La persona, la sua sensibilità, la sua anima, devono essere rispettate sempre e comunque, là dove non sia affatto certo che le ragioni umane e culturali o religiose che da esse emanano siano meno valide e condivisibili di quelle dello Stato e della politica e, purtroppo, anche del diritto, che oggi, per molte ragioni, soprattutto ma non esclusivamente in ambito giudiziario, non gode certo di buona salute. E’ abbastanza stupido continuare a ritenere legittimo l’obbligo vaccinale solo perché in fondo, al momento, sarebbe statisticamente molto bassa la percentuale di vittime anche tra i vaccinati con doppia dose: si omette infatti di riflettere sul fatto che, in quei freddi ma significativi numeri statistici potrebbe essere compresa anche la mia morte o quella di mio fratello, di una moglie o di un figlio, di un uomo mediocre o di un genio, di esseri umani come noi: la razionalità, l’etica, il diritto devono occuparsi di assistenza sanitaria, di diritti civili, di rispetto morale della incolumità e dignità di ogni essere umano, non certo su base statistica o su base genericamente probabilistica ma alla luce di criteri quanto più possibile collaudati, prudenziali e farmacologicamente sicuri, come certo non sono quelli fin qui adottati dal governo, e idonei a preservare l’incolumità e l’integrità fisica di chi sia più esposto di altri al pericolo di decedere a seguito di inoculazione vaccinale.
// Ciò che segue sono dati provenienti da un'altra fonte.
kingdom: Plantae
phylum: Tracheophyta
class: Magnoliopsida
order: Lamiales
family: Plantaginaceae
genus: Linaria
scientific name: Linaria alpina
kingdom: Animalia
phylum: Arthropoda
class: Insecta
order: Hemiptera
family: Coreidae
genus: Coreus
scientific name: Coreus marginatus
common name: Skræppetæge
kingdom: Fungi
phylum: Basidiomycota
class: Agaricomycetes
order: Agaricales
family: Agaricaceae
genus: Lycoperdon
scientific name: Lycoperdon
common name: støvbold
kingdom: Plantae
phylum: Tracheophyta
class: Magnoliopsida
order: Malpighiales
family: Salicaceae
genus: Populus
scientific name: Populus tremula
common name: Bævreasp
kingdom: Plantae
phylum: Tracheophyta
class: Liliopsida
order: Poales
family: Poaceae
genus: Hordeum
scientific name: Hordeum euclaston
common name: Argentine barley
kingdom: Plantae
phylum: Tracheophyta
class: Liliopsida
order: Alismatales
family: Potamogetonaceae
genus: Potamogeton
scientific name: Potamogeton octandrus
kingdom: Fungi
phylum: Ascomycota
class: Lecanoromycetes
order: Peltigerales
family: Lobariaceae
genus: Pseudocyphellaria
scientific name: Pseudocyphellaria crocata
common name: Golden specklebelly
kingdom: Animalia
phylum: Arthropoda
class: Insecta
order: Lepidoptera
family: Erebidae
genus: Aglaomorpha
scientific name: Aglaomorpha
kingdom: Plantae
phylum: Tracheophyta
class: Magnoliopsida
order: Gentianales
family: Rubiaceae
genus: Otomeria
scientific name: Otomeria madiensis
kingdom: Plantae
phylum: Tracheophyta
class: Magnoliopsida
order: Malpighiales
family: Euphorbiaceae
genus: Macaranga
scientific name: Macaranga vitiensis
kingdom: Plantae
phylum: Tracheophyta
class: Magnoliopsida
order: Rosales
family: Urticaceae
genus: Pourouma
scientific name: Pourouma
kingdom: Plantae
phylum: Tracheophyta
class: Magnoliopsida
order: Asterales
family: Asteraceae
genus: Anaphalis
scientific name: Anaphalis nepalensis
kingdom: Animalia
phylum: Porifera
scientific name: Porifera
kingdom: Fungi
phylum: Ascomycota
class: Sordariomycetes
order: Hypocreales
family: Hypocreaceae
Non sarà mai inutile ricordare, con buona pace di Zagrebelsky e dei tanti inconsapevoli fascisti italiani che vorrebbero addirittura perseguitare, arrestare e privare di ogni diritto civile ed economico-retributivo una discreta moltitudine di cittadini italiani non disposti a vaccinarsi, che il nostro ordinamento costituzionale e democratico è basato su un insopprimibile principio personalista, oltre che su quello solidarista e pluralista, e che non è affatto vero che l’interesse collettivo, presunto o reale che sia, debba essere sempre anteposto a quello individuale o personale, essendo vero piuttosto che lo Stato debba perseguire il bene collettivo non a scapito di quello personale ma nei limiti in cui la dignità e il bene, non l’arbitrio, del singolo cittadino e della singola persona lo consentano.

In caso contrario, non si può imboccare che una via illiberale, totalitaria e antidemocratica, oltre che manifestamente antievangelica, pur nel nome e nel segno di un dichiarato spirito di servizio a favore della propria nazione e del proprio popolo. E’ esattamente quello che accade tutte le volte che una malcelata ed esasperata volontà di potenza finisce per infettare la ragione umana, riducendone la sensibilità etica e alterandone la capacità di giudizio in tutti i campi, come sanità e diritto in particolare, in cui è chiamata ad esercitarsi per il perseguimento del bene pubblico.